First, Business and Economy… Structures of Class, Law, Race, Rights and the Places where Dreams are Powerful

This year’s reading group has parallel, but connected routes: one in which we travel First Class: featuring dreamy (but complicated) depictions and constructs of glamour/luxury, rest and leisure, and another in which we get down to basics with texts that cut directly into problematic European derived issues of inequality. We’re going to read imaginative worlds (Monstress, Pleasure Palace, Deluxe Dreams) as beacons to help motivate or guide or as a space of reflection; as spaces to help digest the histories that we have inherited. Then, we have a fast-as-the-speed-of-thought connection to make: More Brilliant than the Sun is Eshun Kodwo’s machine of Sonic Fictions: a book activating the work of composers, producers and DJs whose music “comes from the Outer Side…arrives from the future…[and] is characterised by an extreme indifference to the human.” Because “Human is a pointless and treacherous category” our focus here are the Futurhythmachines of “music’s internal emigrants”. Denise Ferreira da Silva’s book Unpayable Debt is not really the last leg of our journey, rather it’s a U-turn. We have to retrace our steps because we forgot a bunch of important stuff. It’s not the kind of stuff we need, in fact, it’s the stuff (CAPITALISMMMM aka the apparatus of Law and economics) that split us into normalised separate categories of (legal and illegal) travellers in the first place.

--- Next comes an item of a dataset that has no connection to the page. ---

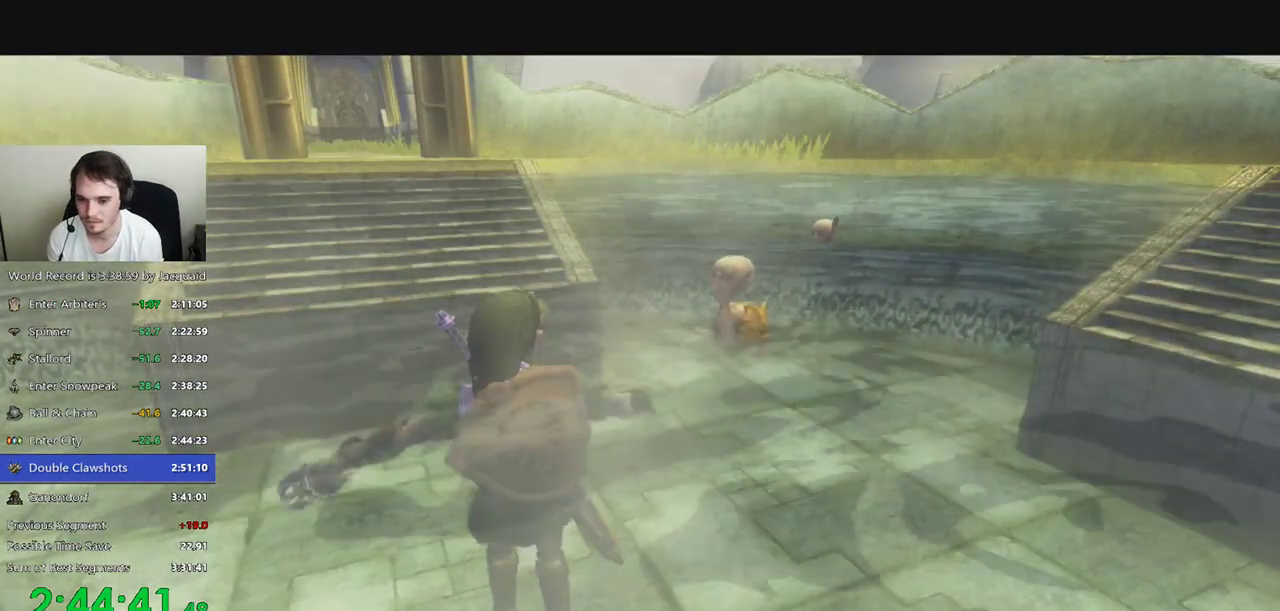
{"buttons": [], "left_stick": "center", "right_stick": "center", "events": [[33, "A", "up"], [33, "R2", "down"], [100, "A", "down"], [133, "A", "up"], [167, "R2", "up"], [333, "A", "down"], [367, "A", "up"], [433, "A", "down"], [500, "A", "up"]]}
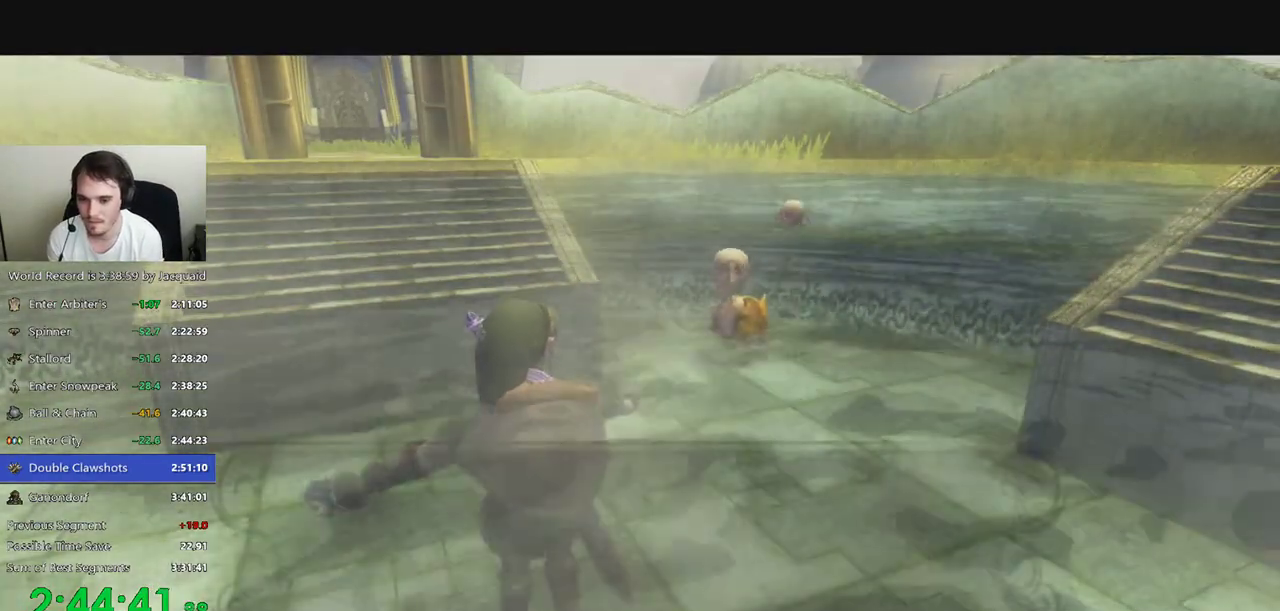
{"buttons": ["A"], "left_stick": "center", "right_stick": "center", "events": [[33, "A", "down"], [100, "A", "up"], [133, "A", "down"], [167, "A", "up"], [167, "R2", "down"], [233, "A", "down"], [233, "R2", "up"], [400, "A", "up"], [400, "R2", "down"], [467, "A", "down"], [467, "R2", "up"]]}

Jay Tan is an artist and educator who grew up watching a lot of TV in South London. They completed their MFA at the Piet Zwart Institute in 2010 and were a 2014/15 resident at the Rijksakademie. Based in Rotterdam, they make decorative sculptural and video installations heavy in domestic mechanics. This might mean dressing up model racing cars or bejewelling cavities. They teach in the Rietveld Academie Fine Arts Dept and the Masters of Artistic Research at KABK. They have shown work at the CACC Paris, Ujazdowski Castle, Centre for Contemporary Art, Warsaw, Ellen de Bruijne projects and Gallerie van Gelder, Amsterdam, Futura, Prague, Kunstverein, Amsterdam, Vleeshal, Middleburg, the CAC, Vilnius, Museum Boijmans Van Beuningen, Rotterdam, Hollybush Gardens London, Tent and Kunstinstituut Melly (Formerly Witte de With), Rotterdam and RongWrong, Amsterdam.